- Instructions to follow
The word "back" occurs in some lines of the listing. Copy those lines.
-- Material to process follows --
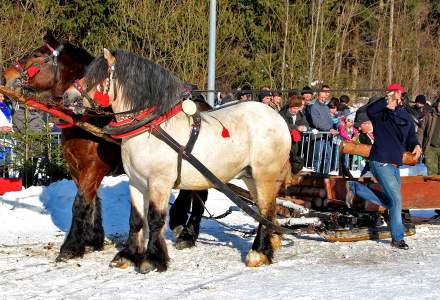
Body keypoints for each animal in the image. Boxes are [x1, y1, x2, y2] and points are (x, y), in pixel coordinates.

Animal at [2, 31, 208, 258]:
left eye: (36, 54)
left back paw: (187, 233)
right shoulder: (77, 168)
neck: (91, 117)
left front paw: (71, 246)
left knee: (200, 193)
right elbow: (92, 202)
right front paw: (92, 240)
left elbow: (80, 204)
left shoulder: (93, 167)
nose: (6, 76)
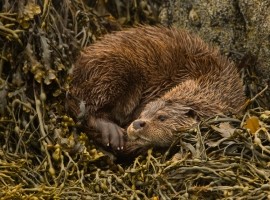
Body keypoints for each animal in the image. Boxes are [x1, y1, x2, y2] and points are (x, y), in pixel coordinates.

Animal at [68, 25, 246, 152]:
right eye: (143, 114)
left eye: (161, 117)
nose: (138, 123)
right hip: (114, 69)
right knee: (87, 109)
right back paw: (111, 131)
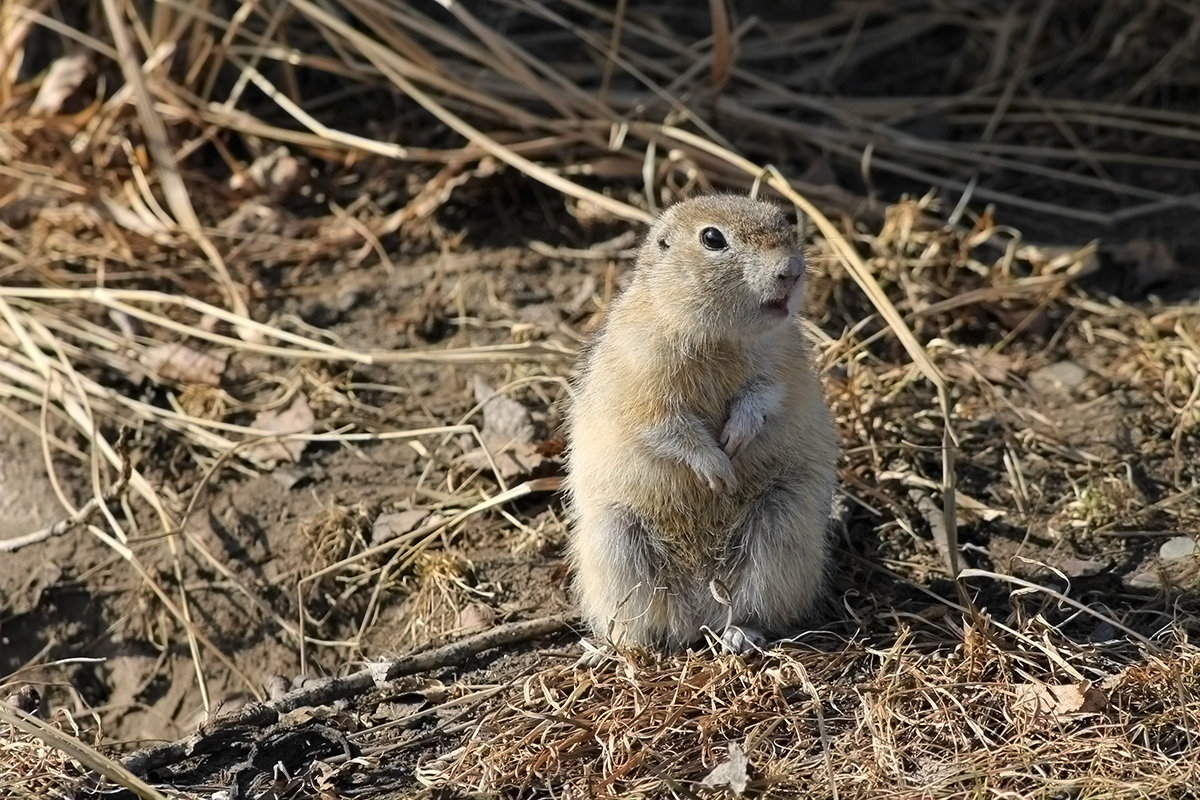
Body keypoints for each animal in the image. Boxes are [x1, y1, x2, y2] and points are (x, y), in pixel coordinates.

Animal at [564, 195, 840, 657]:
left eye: (784, 219)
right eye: (712, 238)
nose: (791, 270)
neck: (717, 337)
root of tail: (698, 612)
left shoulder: (784, 366)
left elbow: (764, 394)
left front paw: (736, 438)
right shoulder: (643, 386)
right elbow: (668, 428)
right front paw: (718, 470)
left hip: (782, 521)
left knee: (751, 606)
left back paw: (739, 636)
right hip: (614, 537)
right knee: (643, 625)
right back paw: (619, 649)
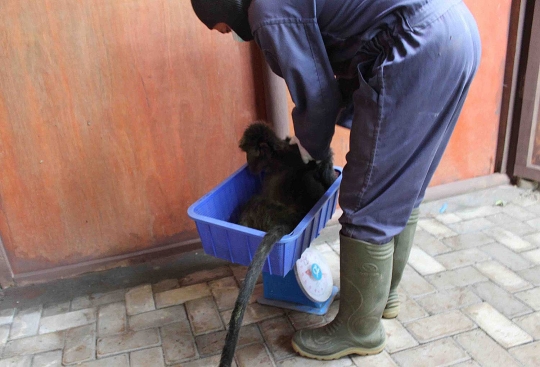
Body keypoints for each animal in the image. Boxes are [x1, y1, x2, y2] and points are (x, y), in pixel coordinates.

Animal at [218, 123, 336, 367]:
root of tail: (290, 219)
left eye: (249, 153)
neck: (280, 153)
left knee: (253, 204)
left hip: (265, 211)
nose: (249, 165)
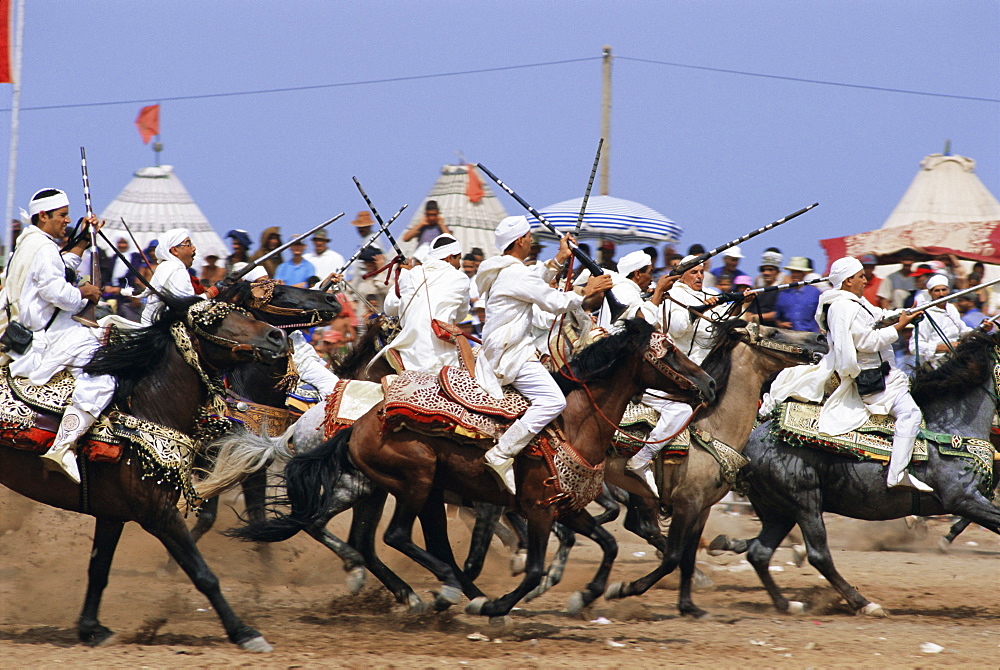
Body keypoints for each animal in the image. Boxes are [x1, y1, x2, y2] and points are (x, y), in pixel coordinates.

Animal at [0, 296, 288, 652]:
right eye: (215, 320)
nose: (277, 336)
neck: (147, 409)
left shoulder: (112, 514)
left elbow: (99, 568)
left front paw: (91, 629)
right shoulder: (158, 512)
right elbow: (204, 575)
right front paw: (245, 632)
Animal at [728, 330, 1000, 620]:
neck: (949, 432)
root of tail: (749, 442)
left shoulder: (970, 500)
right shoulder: (962, 498)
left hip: (777, 510)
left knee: (759, 553)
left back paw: (786, 603)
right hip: (804, 502)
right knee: (818, 555)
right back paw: (865, 604)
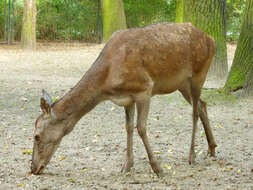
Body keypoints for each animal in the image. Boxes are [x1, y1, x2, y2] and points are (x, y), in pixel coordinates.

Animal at [30, 22, 217, 177]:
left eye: (36, 136)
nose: (33, 168)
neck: (107, 80)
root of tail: (211, 39)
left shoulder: (144, 88)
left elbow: (140, 127)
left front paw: (157, 168)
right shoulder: (128, 98)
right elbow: (128, 127)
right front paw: (126, 166)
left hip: (199, 74)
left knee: (194, 112)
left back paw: (192, 156)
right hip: (182, 83)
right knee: (202, 105)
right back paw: (212, 149)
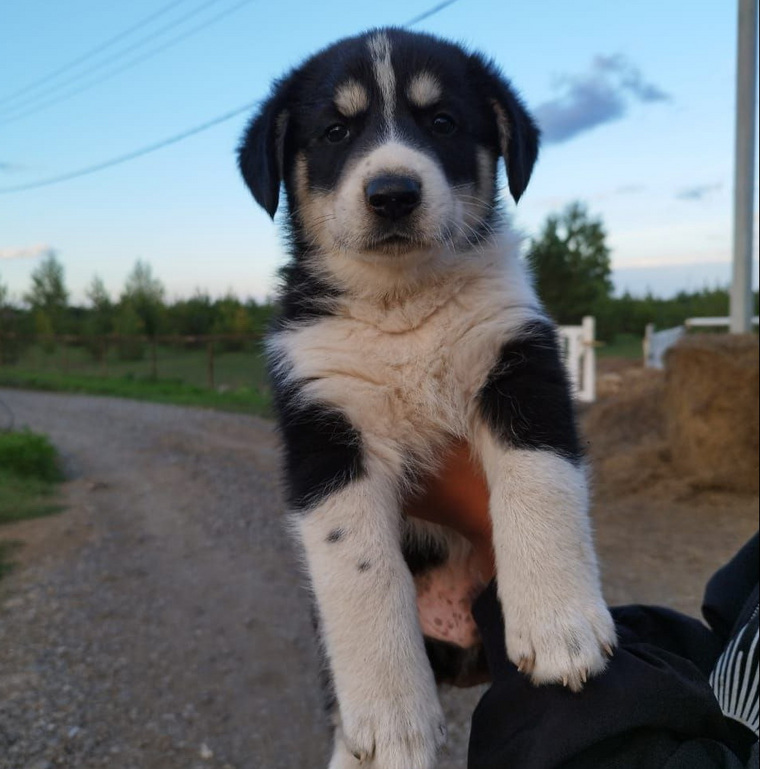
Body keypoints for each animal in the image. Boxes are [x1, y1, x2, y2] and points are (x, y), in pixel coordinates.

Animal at [238, 27, 616, 768]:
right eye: (335, 130)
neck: (401, 305)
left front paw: (561, 625)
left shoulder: (520, 362)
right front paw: (392, 718)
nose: (392, 192)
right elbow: (360, 570)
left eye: (442, 122)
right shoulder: (323, 429)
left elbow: (540, 484)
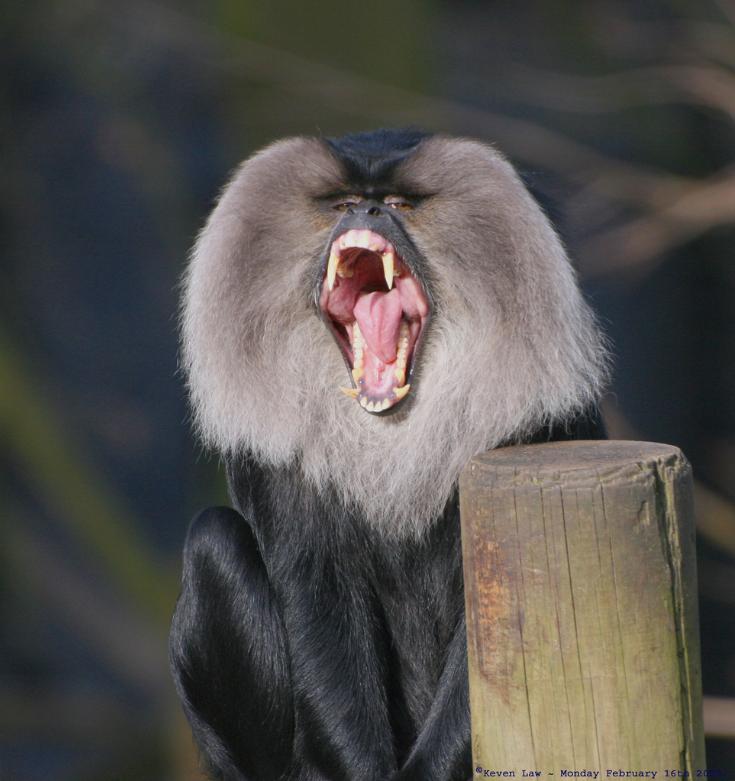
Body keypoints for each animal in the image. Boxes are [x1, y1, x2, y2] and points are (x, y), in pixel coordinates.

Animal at [169, 129, 608, 781]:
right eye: (342, 202)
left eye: (399, 204)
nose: (366, 214)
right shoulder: (280, 474)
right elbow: (313, 597)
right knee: (212, 543)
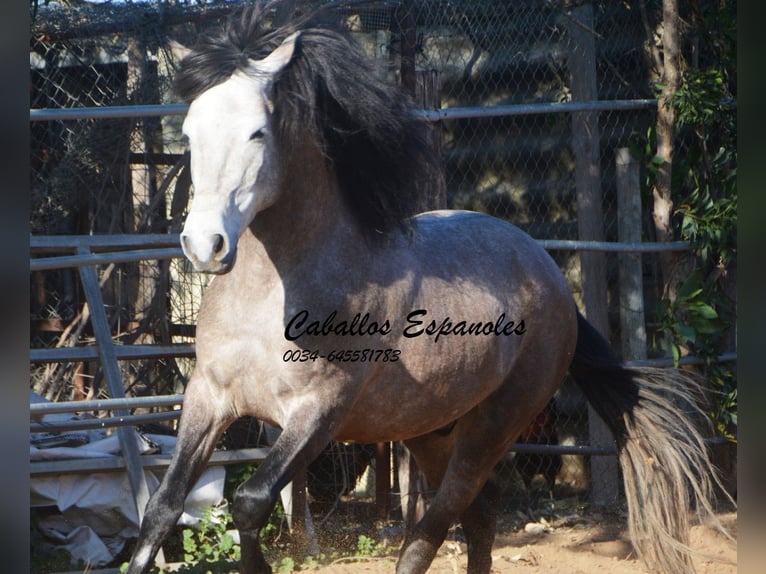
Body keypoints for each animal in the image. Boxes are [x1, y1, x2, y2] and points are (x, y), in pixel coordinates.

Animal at [129, 4, 728, 574]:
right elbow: (161, 507)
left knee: (435, 527)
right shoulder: (207, 396)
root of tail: (553, 281)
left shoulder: (319, 411)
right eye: (189, 133)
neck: (272, 297)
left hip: (492, 427)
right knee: (480, 511)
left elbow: (250, 501)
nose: (204, 245)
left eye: (256, 132)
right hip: (429, 428)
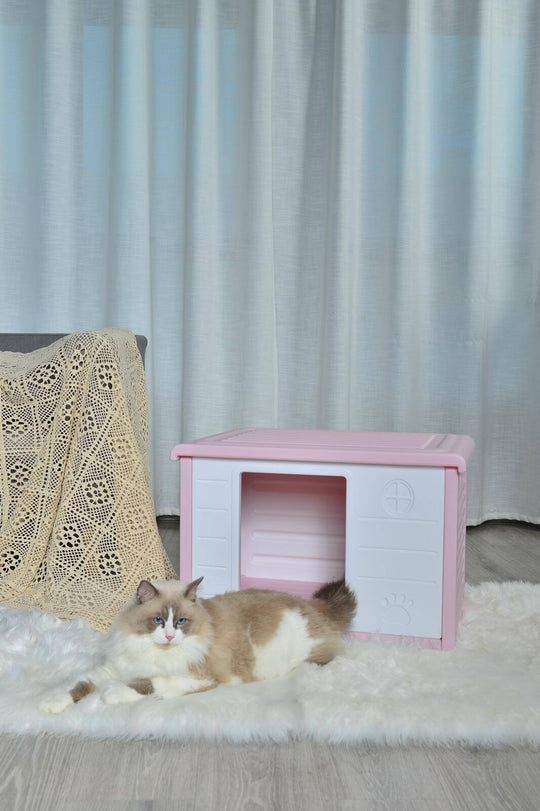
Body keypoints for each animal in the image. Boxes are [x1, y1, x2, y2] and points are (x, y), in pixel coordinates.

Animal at [41, 576, 354, 712]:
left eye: (180, 622)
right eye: (158, 620)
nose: (169, 636)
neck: (151, 650)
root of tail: (313, 605)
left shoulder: (196, 678)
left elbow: (146, 683)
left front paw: (111, 695)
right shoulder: (113, 669)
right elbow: (77, 686)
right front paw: (52, 705)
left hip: (302, 658)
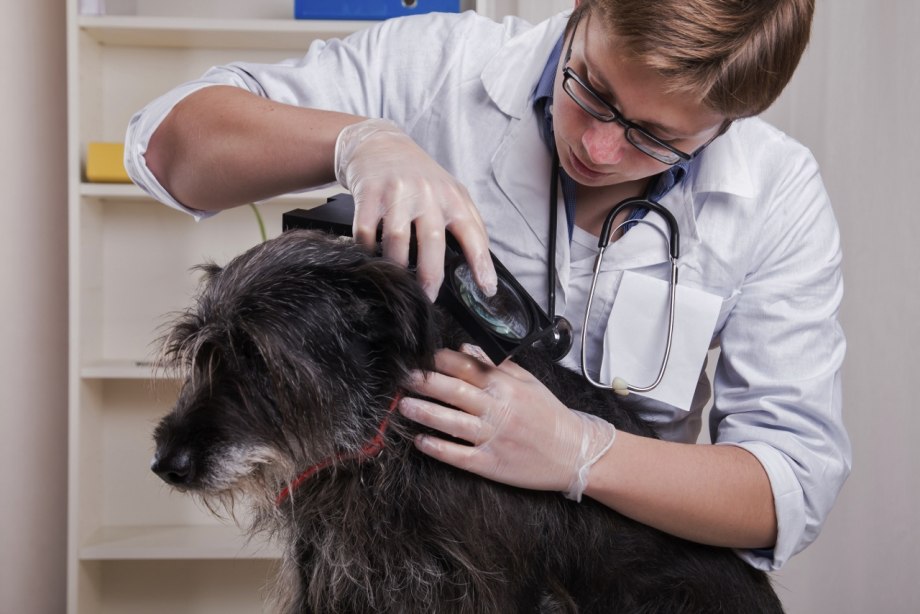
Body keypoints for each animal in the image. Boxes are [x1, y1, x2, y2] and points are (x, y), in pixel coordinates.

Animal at [151, 229, 784, 613]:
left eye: (258, 358)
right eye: (202, 356)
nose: (166, 463)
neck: (385, 445)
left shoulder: (492, 586)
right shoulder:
-- Material to process concluded --
- Final answer
left back paw: (187, 233)
right back paw: (111, 131)
left back paw: (739, 636)
right back paw: (619, 649)
left back paw: (786, 603)
right back paw: (865, 604)
left back paw: (192, 156)
right back paw: (212, 149)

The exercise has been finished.